◆ What to produce:
Leave the images aside and output every entry exactly.

(Information provided Opens)

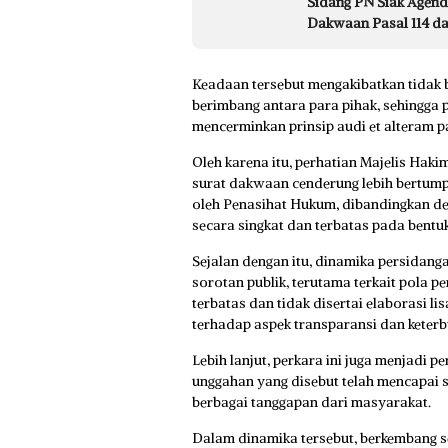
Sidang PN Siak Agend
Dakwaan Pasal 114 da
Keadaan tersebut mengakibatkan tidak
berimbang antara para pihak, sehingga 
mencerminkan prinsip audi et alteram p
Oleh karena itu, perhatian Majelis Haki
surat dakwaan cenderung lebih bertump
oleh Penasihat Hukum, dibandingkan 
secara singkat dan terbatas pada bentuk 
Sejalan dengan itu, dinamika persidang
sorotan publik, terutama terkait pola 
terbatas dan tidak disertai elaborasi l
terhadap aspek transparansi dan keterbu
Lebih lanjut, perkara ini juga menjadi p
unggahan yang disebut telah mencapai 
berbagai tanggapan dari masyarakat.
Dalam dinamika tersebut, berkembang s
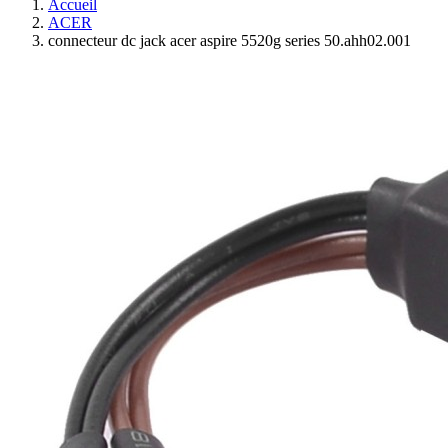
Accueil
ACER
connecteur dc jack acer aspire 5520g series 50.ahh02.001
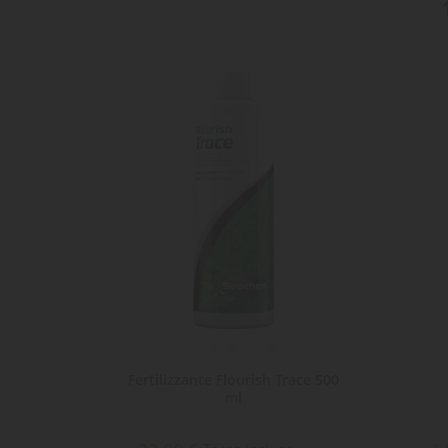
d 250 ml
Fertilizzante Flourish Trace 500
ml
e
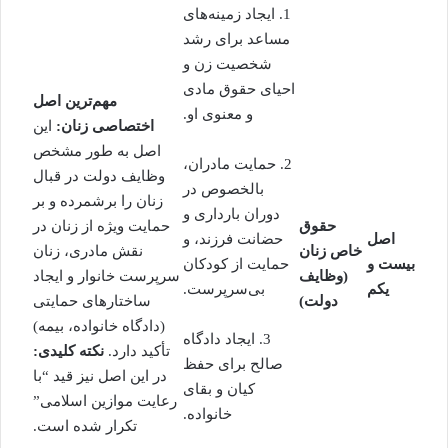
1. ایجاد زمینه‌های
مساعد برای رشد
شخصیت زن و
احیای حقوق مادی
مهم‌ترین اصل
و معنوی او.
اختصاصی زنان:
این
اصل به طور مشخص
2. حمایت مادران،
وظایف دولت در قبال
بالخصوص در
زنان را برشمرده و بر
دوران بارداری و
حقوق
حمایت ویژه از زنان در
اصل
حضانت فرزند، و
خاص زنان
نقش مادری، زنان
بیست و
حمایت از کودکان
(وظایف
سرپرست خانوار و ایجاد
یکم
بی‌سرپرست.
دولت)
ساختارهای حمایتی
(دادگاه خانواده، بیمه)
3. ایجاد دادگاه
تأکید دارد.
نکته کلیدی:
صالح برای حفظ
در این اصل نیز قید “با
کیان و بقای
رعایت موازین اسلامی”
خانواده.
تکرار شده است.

(Information provided Closes)

◆ Response to this task:
Sidang PN Siak Agend
Dakwaan Pasal 114 da
Keadaan tersebut mengakibatkan tidak
berimbang antara para pihak, sehingga 
mencerminkan prinsip audi et alteram p
Oleh karena itu, perhatian Majelis Haki
surat dakwaan cenderung lebih bertump
oleh Penasihat Hukum, dibandingkan 
secara singkat dan terbatas pada bentuk 
Sejalan dengan itu, dinamika persidang
sorotan publik, terutama terkait pola 
terbatas dan tidak disertai elaborasi l
terhadap aspek transparansi dan keterbu
Lebih lanjut, perkara ini juga menjadi p
unggahan yang disebut telah mencapai 
berbagai tanggapan dari masyarakat.
Dalam dinamika tersebut, berkembang s
Accueil
ACER
connecteur dc jack acer aspire 5520g series 50.ahh02.001
d 250 ml
Fertilizzante Flourish Trace 500
ml
e
1. ایجاد زمینه‌های
مساعد برای رشد
شخصیت زن و
احیای حقوق مادی
مهم‌ترین اصل
و معنوی او.
اختصاصی زنان:
این
اصل به طور مشخص
2. حمایت مادران،
وظایف دولت در قبال
بالخصوص در
زنان را برشمرده و بر
دوران بارداری و
حقوق
حمایت ویژه از زنان در
اصل
حضانت فرزند، و
خاص زنان
نقش مادری، زنان
بیست و
حمایت از کودکان
(وظایف
سرپرست خانوار و ایجاد
یکم
بی‌سرپرست.
دولت)
ساختارهای حمایتی
(دادگاه خانواده، بیمه)
3. ایجاد دادگاه
تأکید دارد.
نکته کلیدی:
صالح برای حفظ
در این اصل نیز قید “با
کیان و بقای
رعایت موازین اسلامی”
خانواده.
تکرار شده است.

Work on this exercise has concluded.